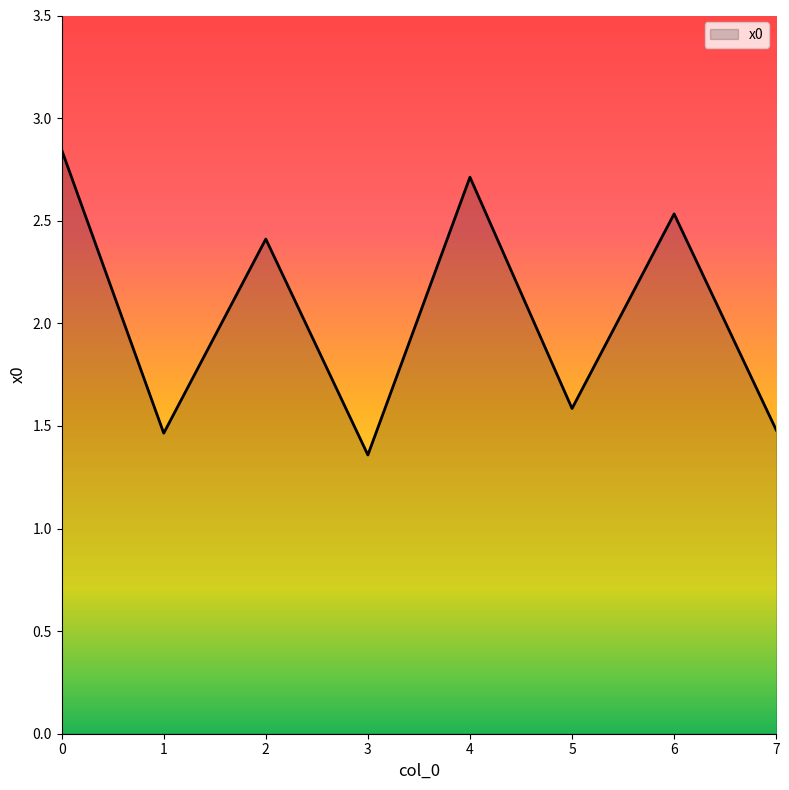

True or false: the data has more than 0 interior local peaks.

True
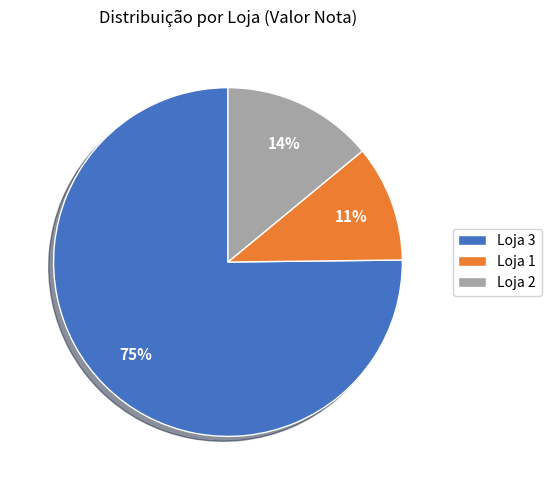

Is the sum of Loja 1 and Loja 2 greater than half?

No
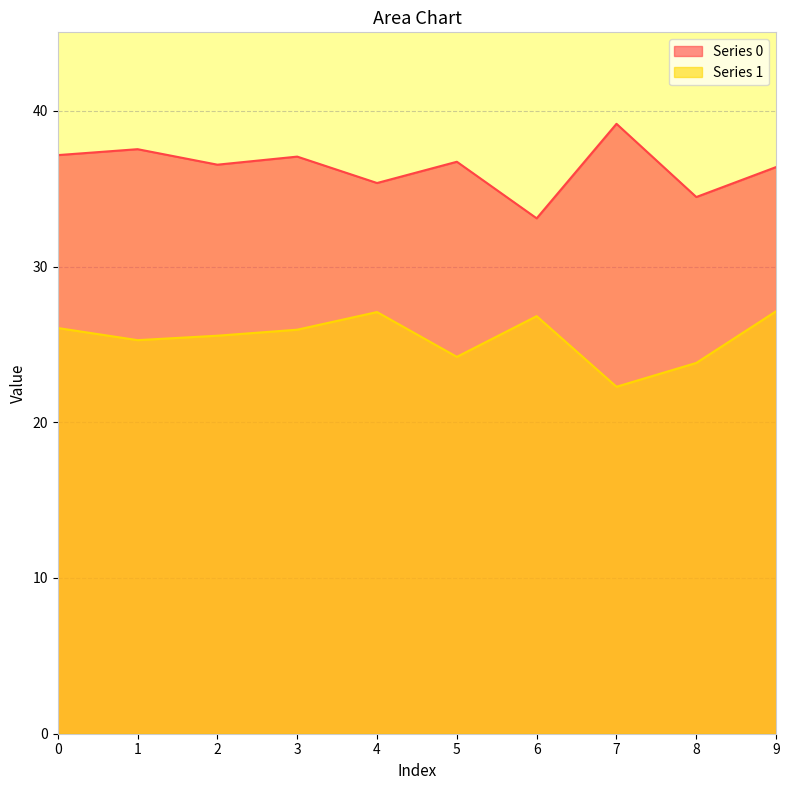

Reading right to left, transcribe all the data shown in this chart.

Series 0: 36.4	34.5	39.2	33.1	36.7	35.4	37.1	36.5	37.5	37.2
Series 1: 27.1	23.8	22.3	26.8	24.2	27.1	25.9	25.6	25.3	26.1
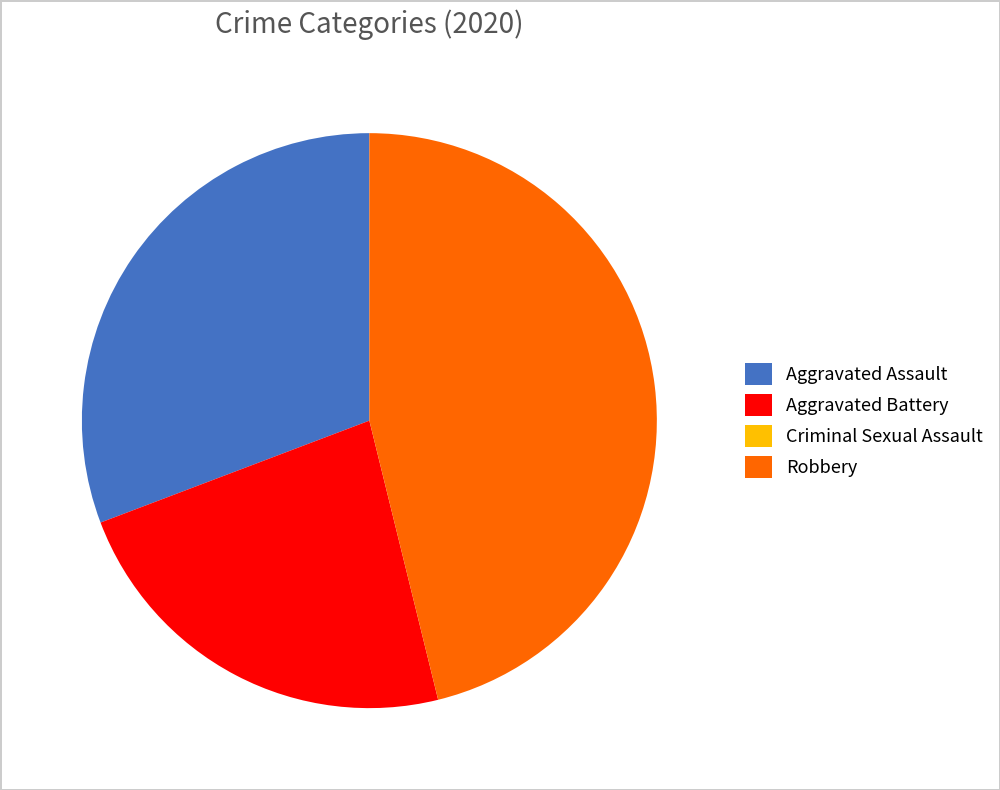

Is it true that Aggravated Assault is 17% of the pie?

False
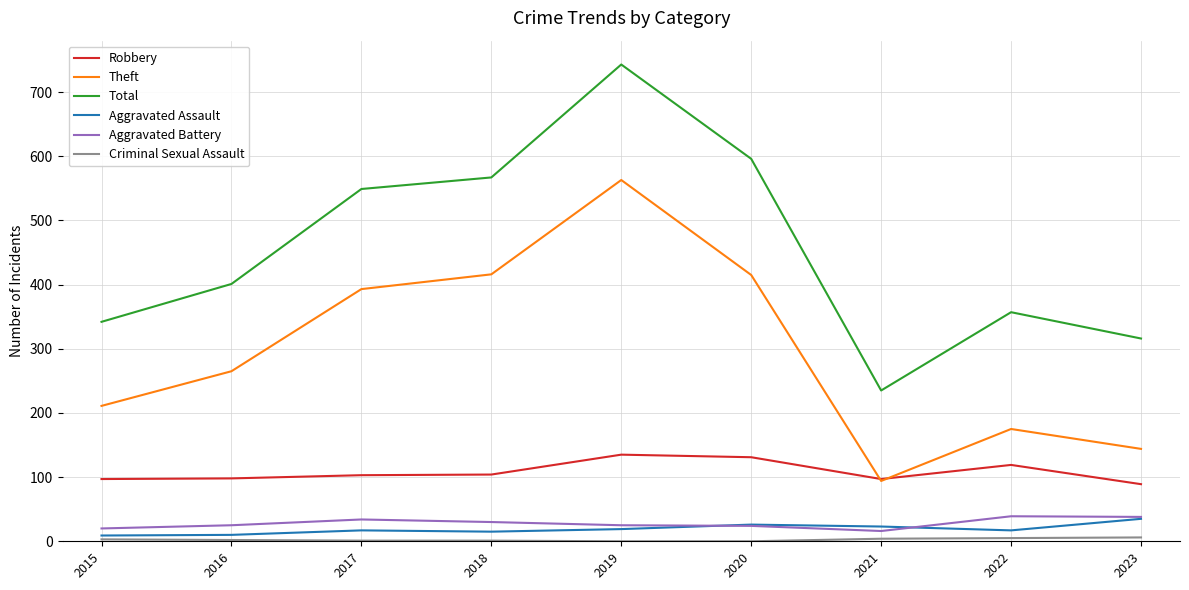

What is the lowest value of the Total series?

235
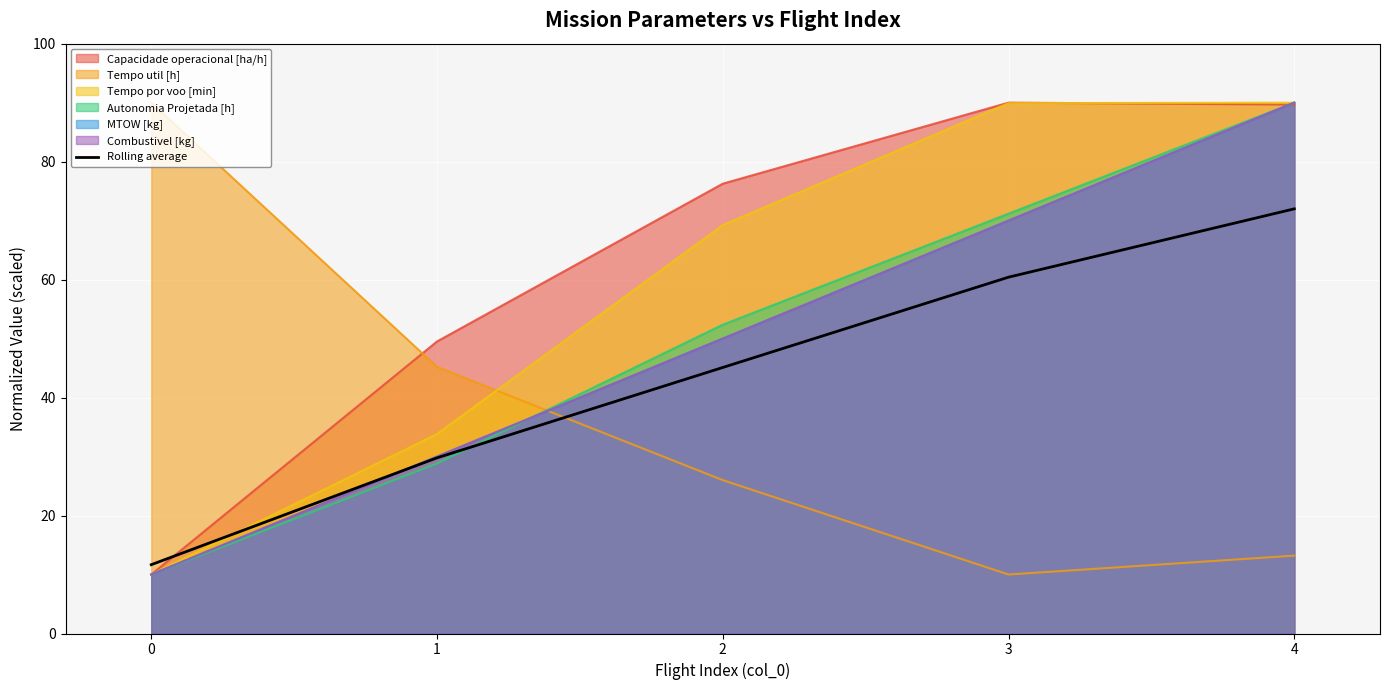

Between 2 and 1, which is larger?

2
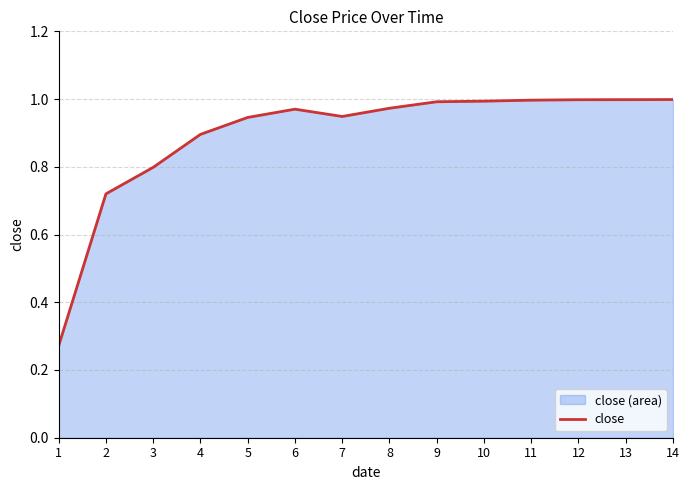

What is the difference between the values at 6 and 1?

0.7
○ ○ ○ ○ ○ ○ ○
* **WORK ITEM**
Count the lines in the listing above that contain the word "What", and reply with that number alone.

* **EXPECTED ANSWER**
2